Enquanto existem carros que tentam te conquistar pelo impacto imediato, com telas gigantes, números inflados, promessas de futuro, há outros, como o Honda HR-V Touring, que preferem um caminho mais silencioso: constroem confiança ao longo do tempo e evitam movimentos bruscos. E o HR-V Touring 2026 passou recentemente por uma reestilização que não muda essa lógica. É um carro que evolui sem alarde, quase como se estivesse mais preocupado em não errar do que em impressionar. E, curiosamente, isso continua funcionando.
Se você bater o olho rápido no Honda HR-V Touring 2026 pode até achar que nada mudou. Mas a Honda mexeu onde costuma mexer: nos detalhes. A dianteira ganhou nova interpretação de grade, as rodas cresceram na versão topo e a iluminação foi refinada. Nada disruptivo — e essa é a ideia. Por dentro, a melhora mais perceptível está na central multimídia, que finalmente abandona o aspecto antigo e ganha integração mais limpa ao painel. Ainda assim, fica devendo em tamanho e sofisticação diante de rivais mais ousados. Debaixo do capô, nenhuma surpresa — e isso, no caso do Honda HR-V Touring, está longe de ser um problema. O motor 1.5 turbo de 177cv já é conhecido, assim como o casamento com o câmbio CVT com sete marchas simuladas.
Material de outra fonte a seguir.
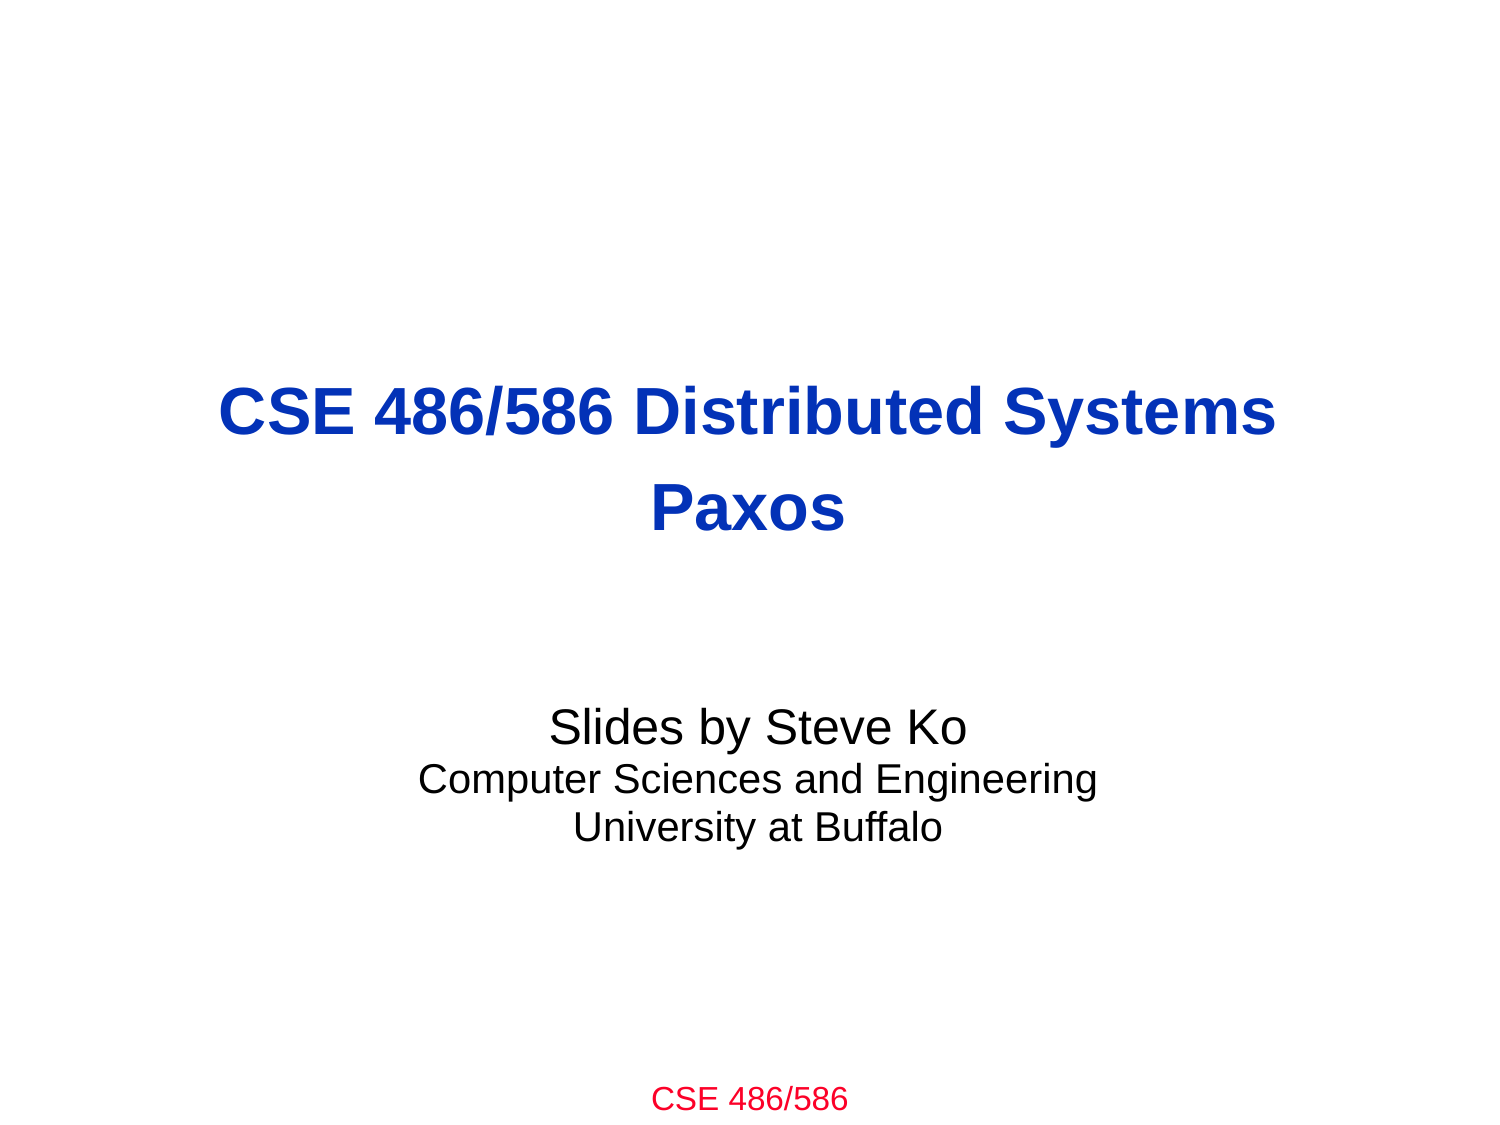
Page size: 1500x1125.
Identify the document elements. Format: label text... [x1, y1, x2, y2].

subtitle Slides by Steve Ko Computer Sciences and Engineering University at Buffalo [192, 703, 1325, 917]
title CSE 486/586 Distributed Systems Paxos [23, 311, 1474, 585]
Na prática, o conjunto entrega exatamente o que se espera de um Honda: respostas progressivas, torque cedo e um comportamento previsível. Não há picos dramáticos, mas também não há momentos de falta de fôlego. O desempenho é consistente. A aceleração até 100 km/h acontece na casa dos 8,5–9 segundos, com retomadas seguras e uma condução que privilegia suavidade. É um carro que parece sempre “sob controle”. Mesmo sem qualquer tipo de eletrificação, o Honda HR-V Touring consegue números respeitáveis. Em uso real, é fácil manter médias na faixa dos 13 a 15 km/l com gasolina, podendo ir além em estrada com condução mais leve. Isso evidencia um ponto importante: o projeto pode não ser novo, mas é bem resolvido. Peso contido, boa gestão de torque e calibração eficiente fazem diferença no dia a dia.
Ao volante, o Honda HR-V Touring reforça sua personalidade. A direção é direta e transmite segurança, enquanto a suspensão privilegia controle de carroceria. Não é o SUV mais confortável do segmento — há concorrentes com ajustes mais macios —, mas também passa longe de ser desconfortável. O ajuste tende para o firme, com boa leitura de curvas e estabilidade em alta velocidade. É um carro que agrada quem gosta de dirigir, ainda que não tenha pretensão esportiva. Se por fora ele é discreto, por dentro segue a mesma linha — com um trunfo claro: o aproveitamento de espaço. O banco traseiro do Honda HR-V Touring acomoda bem adultos, com bom espaço para pernas e cabeça, além de piso quase plano. O sistema Magic Seat continua sendo um diferencial relevante, ampliando a versatilidade de uso. Por outro lado, o porta-malas de 354 litros denuncia a origem compacta. Não é ruim, mas também não impressiona.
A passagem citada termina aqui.